亲卫们拖拽着多铎,一路拖泥带水的拖去工匠营。
握着伯莱塔的林道,再度前行走向下一个鞑子。
“你是谁啊?”
一路处置了数十个被抓获的鞑子军将勋贵。
林道终于是绕了一圈,来到了范文程等人面前。
“谁是范文程?”
被点了名的范文程,猛然颤抖了下。
他哆哆嗦嗦的抬起头,声带哭腔“大帅,我也是逼不得已”
“不为鞑子做事,我就得死啊”
“嗯,可以理解。”林道共情点头“但是不接受。”
‘砰!’
林道一枪打在范文程的腿上,顿时鲜血飞溅。
范文程凄厉嚎叫,抖如筛糠。
“你可真是给范仲淹丢脸。”
没错,范文程是范仲淹的后人,祖上在大明也是世代为官。
望着相貌堂堂的范文程,林道再度开火,打在了他的另外一条腿上。
鲜血不断涌出,混杂着泥水染红一片。
滚烫的枪口,按在了范文程光秃秃的头顶上。
‘滋’
枪口的温度,灼伤了头皮,范文程鼻涕眼泪屎尿一起流淌,丑态毕露。
林道厌恶后退。
本想问问他,广宁之战的时候,是不是他联络的孙得功叛变。
眼下这状况,还是算了吧。
“拖下去。”林道嘱咐“给他包扎伤口,别这么死了。”
原本痛不欲生的范文程,听闻此言顿时身子不抖了,就连伤口都好似没那么疼了。
他的双眼,满怀希冀之色的看向林道。
‘大帅这是,饶我不死,想要重用我?’
美好的畅想之中,就听着林道嘱咐亲卫们“快马去附近的城池集镇乡村,购买些黄耳回来。”
“越多越好,饿了许久想吃肉的更好。”
“买回来之后。

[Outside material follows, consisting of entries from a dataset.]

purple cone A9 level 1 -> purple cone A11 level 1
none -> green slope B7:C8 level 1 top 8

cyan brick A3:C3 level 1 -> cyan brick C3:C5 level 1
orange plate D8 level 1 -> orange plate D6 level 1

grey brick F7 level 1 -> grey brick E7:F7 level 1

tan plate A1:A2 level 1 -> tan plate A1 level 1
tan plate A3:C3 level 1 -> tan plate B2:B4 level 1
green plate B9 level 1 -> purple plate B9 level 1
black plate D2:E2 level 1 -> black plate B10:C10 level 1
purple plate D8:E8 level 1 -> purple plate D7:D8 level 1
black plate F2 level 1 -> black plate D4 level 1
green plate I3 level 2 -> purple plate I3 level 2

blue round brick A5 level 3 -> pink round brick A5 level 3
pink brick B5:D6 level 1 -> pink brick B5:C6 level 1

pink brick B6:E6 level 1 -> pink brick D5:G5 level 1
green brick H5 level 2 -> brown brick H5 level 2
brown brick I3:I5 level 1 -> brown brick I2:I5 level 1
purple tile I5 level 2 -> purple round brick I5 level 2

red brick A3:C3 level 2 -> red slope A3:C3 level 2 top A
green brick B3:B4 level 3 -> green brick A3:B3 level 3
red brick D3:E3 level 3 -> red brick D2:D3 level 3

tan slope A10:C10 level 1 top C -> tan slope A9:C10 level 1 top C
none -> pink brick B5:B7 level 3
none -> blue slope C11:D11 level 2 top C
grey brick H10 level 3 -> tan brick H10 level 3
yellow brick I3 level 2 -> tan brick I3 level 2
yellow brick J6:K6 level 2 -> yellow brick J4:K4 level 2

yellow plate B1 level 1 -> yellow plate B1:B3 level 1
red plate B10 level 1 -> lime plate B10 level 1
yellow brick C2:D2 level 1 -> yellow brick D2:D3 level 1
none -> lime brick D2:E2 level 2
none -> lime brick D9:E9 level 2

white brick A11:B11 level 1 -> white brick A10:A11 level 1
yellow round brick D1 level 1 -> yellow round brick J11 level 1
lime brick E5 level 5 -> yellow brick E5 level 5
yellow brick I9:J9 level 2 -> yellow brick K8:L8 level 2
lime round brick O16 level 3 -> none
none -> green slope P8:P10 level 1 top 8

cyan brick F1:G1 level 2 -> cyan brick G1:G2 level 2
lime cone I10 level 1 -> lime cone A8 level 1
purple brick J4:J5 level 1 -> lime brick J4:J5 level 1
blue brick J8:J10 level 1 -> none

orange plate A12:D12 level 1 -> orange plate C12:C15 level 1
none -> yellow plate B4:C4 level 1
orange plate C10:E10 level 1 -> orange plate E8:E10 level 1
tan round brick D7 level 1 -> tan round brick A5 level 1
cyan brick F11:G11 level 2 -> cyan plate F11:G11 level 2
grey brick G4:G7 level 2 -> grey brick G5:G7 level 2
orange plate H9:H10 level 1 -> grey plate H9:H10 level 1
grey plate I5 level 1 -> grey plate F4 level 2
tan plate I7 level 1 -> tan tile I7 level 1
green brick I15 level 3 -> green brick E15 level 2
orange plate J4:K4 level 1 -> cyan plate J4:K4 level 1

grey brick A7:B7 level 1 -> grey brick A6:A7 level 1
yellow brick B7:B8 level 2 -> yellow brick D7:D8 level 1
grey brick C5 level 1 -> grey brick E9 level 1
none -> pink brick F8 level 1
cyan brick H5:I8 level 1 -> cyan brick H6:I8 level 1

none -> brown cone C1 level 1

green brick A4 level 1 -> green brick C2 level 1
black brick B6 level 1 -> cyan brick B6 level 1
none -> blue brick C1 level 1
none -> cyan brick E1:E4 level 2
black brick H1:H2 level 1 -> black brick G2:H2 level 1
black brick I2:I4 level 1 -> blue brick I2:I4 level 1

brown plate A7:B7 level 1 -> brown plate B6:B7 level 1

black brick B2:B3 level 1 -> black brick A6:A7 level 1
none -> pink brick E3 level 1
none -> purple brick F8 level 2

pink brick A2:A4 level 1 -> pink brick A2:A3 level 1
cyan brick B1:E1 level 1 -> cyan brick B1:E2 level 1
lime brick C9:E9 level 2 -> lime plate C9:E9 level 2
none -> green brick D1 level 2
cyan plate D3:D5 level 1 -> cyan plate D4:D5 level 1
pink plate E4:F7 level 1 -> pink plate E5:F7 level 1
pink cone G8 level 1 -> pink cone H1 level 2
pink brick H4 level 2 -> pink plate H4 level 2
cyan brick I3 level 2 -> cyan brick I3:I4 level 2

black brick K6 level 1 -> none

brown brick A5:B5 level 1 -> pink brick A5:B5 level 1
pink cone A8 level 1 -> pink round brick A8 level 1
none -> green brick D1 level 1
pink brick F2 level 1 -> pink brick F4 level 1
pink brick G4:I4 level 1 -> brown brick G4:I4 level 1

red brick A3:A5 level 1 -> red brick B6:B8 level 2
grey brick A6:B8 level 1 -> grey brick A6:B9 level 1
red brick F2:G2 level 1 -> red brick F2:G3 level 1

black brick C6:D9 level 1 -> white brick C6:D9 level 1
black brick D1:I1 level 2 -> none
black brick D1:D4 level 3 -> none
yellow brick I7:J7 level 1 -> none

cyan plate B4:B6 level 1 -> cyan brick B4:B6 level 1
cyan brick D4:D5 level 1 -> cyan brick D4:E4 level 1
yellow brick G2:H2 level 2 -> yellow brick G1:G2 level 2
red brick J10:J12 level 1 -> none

”林道伸手指向范文程“扔去狗群,犬决!”
范文程被拖走,双腿上的血渍染了一路。
林道迈步来到下一人面前“你是哪个?”
此人浑身颤抖,牙齿咯咯作响。
因为过于惊惧,导致口不能言。
“镶黄旗的。”有亲卫禀报“据俘虏指认,三等梅勒章京孙有光。”
“他老子是孙得功。”
“哦”林道面露恍然之色“孙得功的儿子。”
孙得功,广宁卫的游击将军。
当年广宁之战,孙得功投降老奴导致明军大败。
数万明军全军覆没,数以十万计的广宁民众或被杀或沦为鞑子奴仆或死于大撤退的路上。
全都是源于孙得功的投降。
“你这三等梅勒章京。”林道举枪对着孙有光的腿扣动扳机“染了多少人的血?”
‘咔哒!’
弹夹空了。
林道掏出第三个备用弹夹,再度更换上膛。
这一过程之中,孙有光全程处于高度惊惧状态。
当林道再度指向他的大腿的时候,孙有光突然身子僵直抽搐,片刻之后直直的倒在了泥水之中。
“大帅。”亲卫上前查探禀报“被吓死了。”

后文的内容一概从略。